We stopped by an estate sale on it’s last hour last week and loaded up the van with lots of great collectibles. Surprised a lot of the items were still available. We bought a small cabinet and had to come back the next day to pick it up. The owner allowed us to walk through one more time and gave us some great deals on the remaining items.
The full numbers are below. I need to pare this down a bit, but I like statistics and each data point is nice to track, for me. Probably not so much for others.
Week Ending 1/15/22
Total Items in eBay Store: 1085
Total Items in Etsy Store: 89
Items Sold eBay: 12
Items Sold Etsy: 2
Gross Sales eBay (W/O shipping and tax): $1,524.16 *includes FB Marketplace
Net Sales (After fees) eBay: $1,365.29
Gross Sales Etsy (W/O shipping and tax): $219.90
Net Sales (After fees) Etsy: $194.83
Cost of Items Sold: $99.27
COGS Percent 6.36%
Net Profit Margin: 83.76%
Highest Price Sold: $799.95 Vintage surf poster
Average Price Sold: $124.58
Returns: 0
Money Spent on New Inventory: $440.00
Sold via promoted listings: 10
Promoted Percentage: 71.43%
Average Days Listed: 478.07
Longest Listed: 1713
New items listed: 12-
01/26/2022 at 6:04 pm #94875
We stopped by an estate sale on it’s last hour last week and loaded up the van with lots of great collectibles. Surprised a lot of the items were still available.
This relates to Jay’s post above about becoming an expert, for sure. There are definitely a lot more hands in the scavenging pot, so to speak, than there were five years ago and even two years ago. All the different platforms and apps for selling and looking up sold prices have made it so you don’t really need any prior knowledge or intuition or special equipment to sell online — just a phone and a barcode or the eBay app.

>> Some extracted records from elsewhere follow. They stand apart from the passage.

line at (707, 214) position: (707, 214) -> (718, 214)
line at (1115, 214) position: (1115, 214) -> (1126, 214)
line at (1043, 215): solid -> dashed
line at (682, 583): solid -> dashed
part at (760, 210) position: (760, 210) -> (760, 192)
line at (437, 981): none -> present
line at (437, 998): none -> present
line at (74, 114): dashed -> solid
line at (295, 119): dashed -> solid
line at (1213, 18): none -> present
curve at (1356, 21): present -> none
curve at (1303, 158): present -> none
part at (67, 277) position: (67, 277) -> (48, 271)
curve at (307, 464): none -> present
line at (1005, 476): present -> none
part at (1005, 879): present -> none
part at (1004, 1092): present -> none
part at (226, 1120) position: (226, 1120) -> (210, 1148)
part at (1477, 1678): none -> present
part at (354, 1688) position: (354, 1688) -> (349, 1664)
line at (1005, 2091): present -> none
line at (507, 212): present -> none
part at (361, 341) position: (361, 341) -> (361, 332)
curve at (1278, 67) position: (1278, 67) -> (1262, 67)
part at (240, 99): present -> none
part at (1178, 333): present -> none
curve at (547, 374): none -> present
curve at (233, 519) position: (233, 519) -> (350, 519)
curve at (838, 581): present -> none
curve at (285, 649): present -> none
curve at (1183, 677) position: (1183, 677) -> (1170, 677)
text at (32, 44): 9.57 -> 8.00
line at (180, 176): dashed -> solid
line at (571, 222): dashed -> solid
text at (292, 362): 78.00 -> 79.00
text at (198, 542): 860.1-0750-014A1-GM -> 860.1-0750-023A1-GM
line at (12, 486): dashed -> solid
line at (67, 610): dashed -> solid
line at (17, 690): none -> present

But more and more things slip through the cracks that way. I’ve seen it in my main niche of trading cards, and I used to see it when I scavenged at library book sales. I’m sure it’s true with vintage items and unique collectibles, too.
A little bit of knowledge has become a huge advantage in the scavenging world, and as long as you’re regularly listing your finds (not just sourcing) and your prices are reasonable, it’s a solid foundation for a business.
I’m impressed by the detail in your numbers (though I agree it’s a bit much) and it’s always interesting to see how different things sell on one platform but not another. This is something that I see regularly in the trading card world as well. Different types of buyers use different platforms, and figuring out what sells where is just another step in the scavenging process these days.